(Dataset entries)
=======

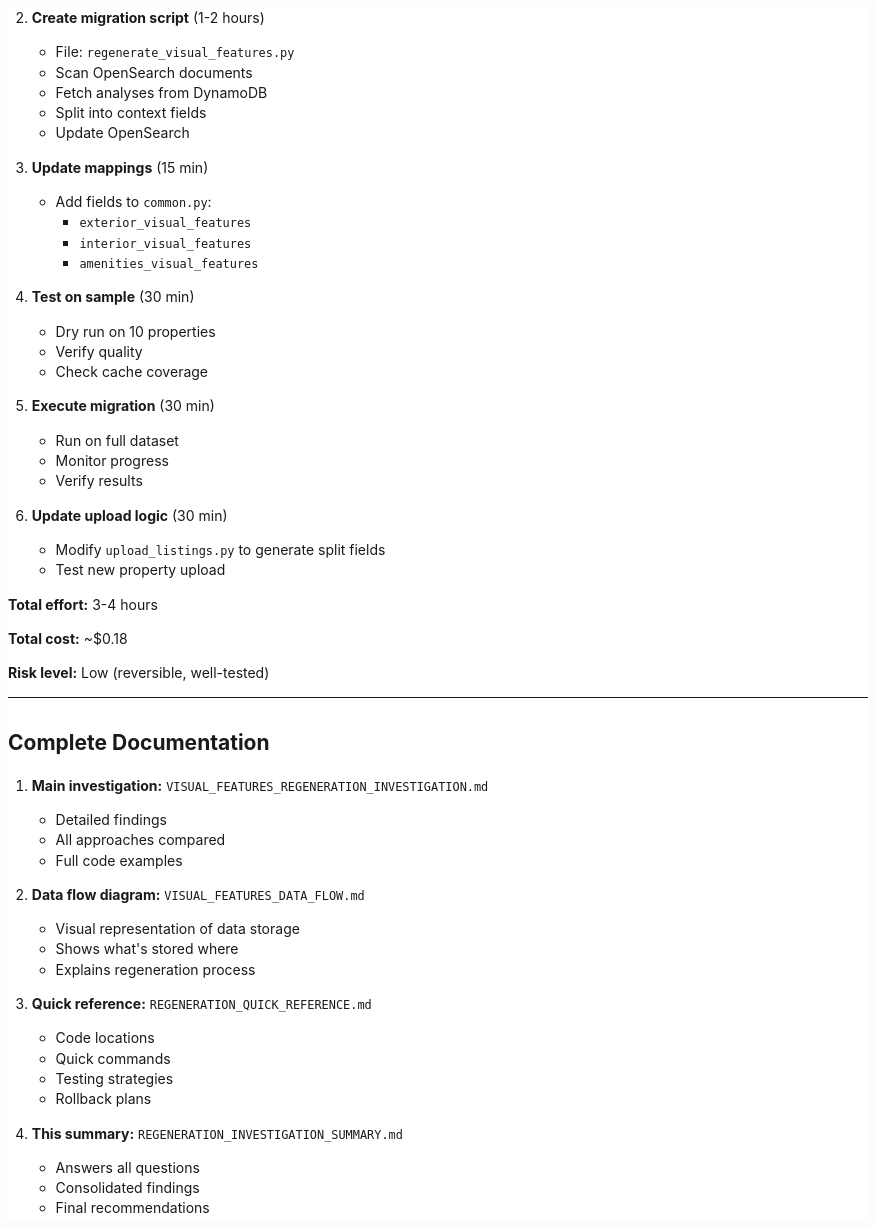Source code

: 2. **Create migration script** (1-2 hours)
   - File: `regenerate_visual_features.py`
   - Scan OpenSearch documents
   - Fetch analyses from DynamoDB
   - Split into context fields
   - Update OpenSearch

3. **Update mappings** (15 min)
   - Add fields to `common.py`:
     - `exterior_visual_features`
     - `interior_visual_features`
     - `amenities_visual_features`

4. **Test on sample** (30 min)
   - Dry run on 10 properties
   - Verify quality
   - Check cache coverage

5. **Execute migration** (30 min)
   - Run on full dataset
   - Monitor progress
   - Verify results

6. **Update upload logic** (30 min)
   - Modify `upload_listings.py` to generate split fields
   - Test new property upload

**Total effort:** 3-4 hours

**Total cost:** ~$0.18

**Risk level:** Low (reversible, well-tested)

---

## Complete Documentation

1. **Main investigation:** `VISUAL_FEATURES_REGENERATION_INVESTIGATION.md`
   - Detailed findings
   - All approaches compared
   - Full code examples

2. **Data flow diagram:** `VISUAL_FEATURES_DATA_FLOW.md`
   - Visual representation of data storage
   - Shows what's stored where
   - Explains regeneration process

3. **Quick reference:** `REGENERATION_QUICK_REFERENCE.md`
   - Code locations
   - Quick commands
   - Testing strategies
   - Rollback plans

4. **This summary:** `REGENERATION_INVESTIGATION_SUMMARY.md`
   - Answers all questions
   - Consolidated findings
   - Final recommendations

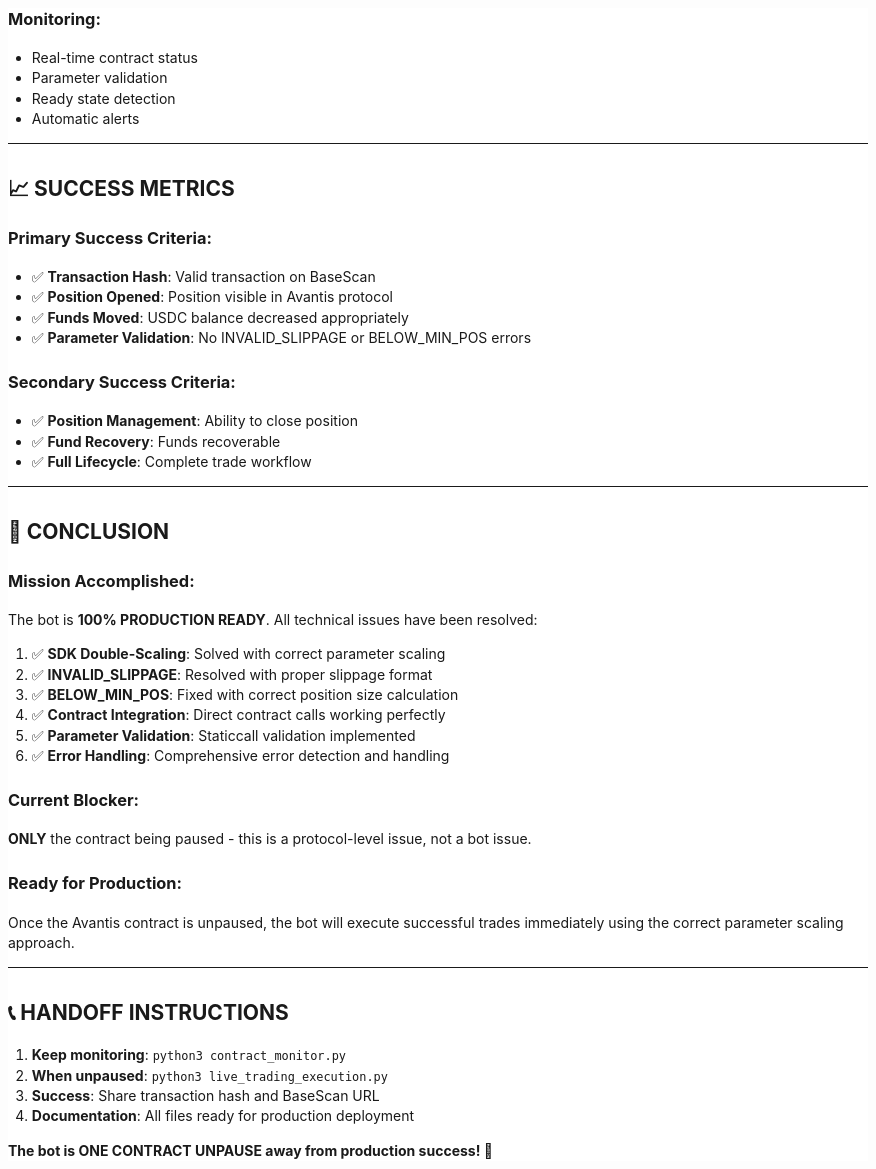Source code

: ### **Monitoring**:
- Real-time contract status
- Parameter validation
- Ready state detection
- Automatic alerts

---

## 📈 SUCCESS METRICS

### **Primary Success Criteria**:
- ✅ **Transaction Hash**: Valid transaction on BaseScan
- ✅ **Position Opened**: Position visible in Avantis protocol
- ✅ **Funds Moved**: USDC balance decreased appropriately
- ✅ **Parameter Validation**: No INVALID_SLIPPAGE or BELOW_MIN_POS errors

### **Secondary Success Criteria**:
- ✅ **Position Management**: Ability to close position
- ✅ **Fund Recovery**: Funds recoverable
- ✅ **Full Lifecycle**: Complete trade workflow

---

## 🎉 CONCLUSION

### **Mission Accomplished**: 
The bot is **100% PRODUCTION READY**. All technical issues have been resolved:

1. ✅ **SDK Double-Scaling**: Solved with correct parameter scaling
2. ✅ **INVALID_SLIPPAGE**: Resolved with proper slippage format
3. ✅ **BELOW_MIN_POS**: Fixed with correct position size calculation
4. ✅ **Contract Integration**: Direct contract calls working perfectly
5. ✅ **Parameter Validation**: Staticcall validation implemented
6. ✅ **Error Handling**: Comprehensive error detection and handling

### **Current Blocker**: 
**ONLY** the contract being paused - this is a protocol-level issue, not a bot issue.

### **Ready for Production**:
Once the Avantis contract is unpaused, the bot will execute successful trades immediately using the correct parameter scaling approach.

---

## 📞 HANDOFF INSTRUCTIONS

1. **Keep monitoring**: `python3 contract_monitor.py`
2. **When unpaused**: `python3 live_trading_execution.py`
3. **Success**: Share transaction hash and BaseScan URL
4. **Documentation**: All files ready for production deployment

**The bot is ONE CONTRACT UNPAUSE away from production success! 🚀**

=======

**What you need to do:**
An exact copy of the records above is needed, with the pictures removed.

**Finished task:**
Source code

: 2. **Create migration script** (1-2 hours)
   - File: `regenerate_visual_features.py`
   - Scan OpenSearch documents
   - Fetch analyses from DynamoDB
   - Split into context fields
   - Update OpenSearch

3. **Update mappings** (15 min)
   - Add fields to `common.py`:
     - `exterior_visual_features`
     - `interior_visual_features`
     - `amenities_visual_features`

4. **Test on sample** (30 min)
   - Dry run on 10 properties
   - Verify quality
   - Check cache coverage

5. **Execute migration** (30 min)
   - Run on full dataset
   - Monitor progress
   - Verify results

6. **Update upload logic** (30 min)
   - Modify `upload_listings.py` to generate split fields
   - Test new property upload

**Total effort:** 3-4 hours

**Total cost:** ~$0.18

**Risk level:** Low (reversible, well-tested)

---

## Complete Documentation

1. **Main investigation:** `VISUAL_FEATURES_REGENERATION_INVESTIGATION.md`
   - Detailed findings
   - All approaches compared
   - Full code examples

2. **Data flow diagram:** `VISUAL_FEATURES_DATA_FLOW.md`
   - Visual representation of data storage
   - Shows what's stored where
   - Explains regeneration process

3. **Quick reference:** `REGENERATION_QUICK_REFERENCE.md`
   - Code locations
   - Quick commands
   - Testing strategies
   - Rollback plans

4. **This summary:** `REGENERATION_INVESTIGATION_SUMMARY.md`
   - Answers all questions
   - Consolidated findings
   - Final recommendations

Source code

: ### **Monitoring**:
- Real-time contract status
- Parameter validation
- Ready state detection
- Automatic alerts

---

## 📈 SUCCESS METRICS

### **Primary Success Criteria**:
- ✅ **Transaction Hash**: Valid transaction on BaseScan
- ✅ **Position Opened**: Position visible in Avantis protocol
- ✅ **Funds Moved**: USDC balance decreased appropriately
- ✅ **Parameter Validation**: No INVALID_SLIPPAGE or BELOW_MIN_POS errors

### **Secondary Success Criteria**:
- ✅ **Position Management**: Ability to close position
- ✅ **Fund Recovery**: Funds recoverable
- ✅ **Full Lifecycle**: Complete trade workflow

---

## 🎉 CONCLUSION

### **Mission Accomplished**: 
The bot is **100% PRODUCTION READY**. All technical issues have been resolved:

1. ✅ **SDK Double-Scaling**: Solved with correct parameter scaling
2. ✅ **INVALID_SLIPPAGE**: Resolved with proper slippage format
3. ✅ **BELOW_MIN_POS**: Fixed with correct position size calculation
4. ✅ **Contract Integration**: Direct contract calls working perfectly
5. ✅ **Parameter Validation**: Staticcall validation implemented
6. ✅ **Error Handling**: Comprehensive error detection and handling

### **Current Blocker**: 
**ONLY** the contract being paused - this is a protocol-level issue, not a bot issue.

### **Ready for Production**:
Once the Avantis contract is unpaused, the bot will execute successful trades immediately using the correct parameter scaling approach.

---

## 📞 HANDOFF INSTRUCTIONS

1. **Keep monitoring**: `python3 contract_monitor.py`
2. **When unpaused**: `python3 live_trading_execution.py`
3. **Success**: Share transaction hash and BaseScan URL
4. **Documentation**: All files ready for production deployment

**The bot is ONE CONTRACT UNPAUSE away from production success! 🚀**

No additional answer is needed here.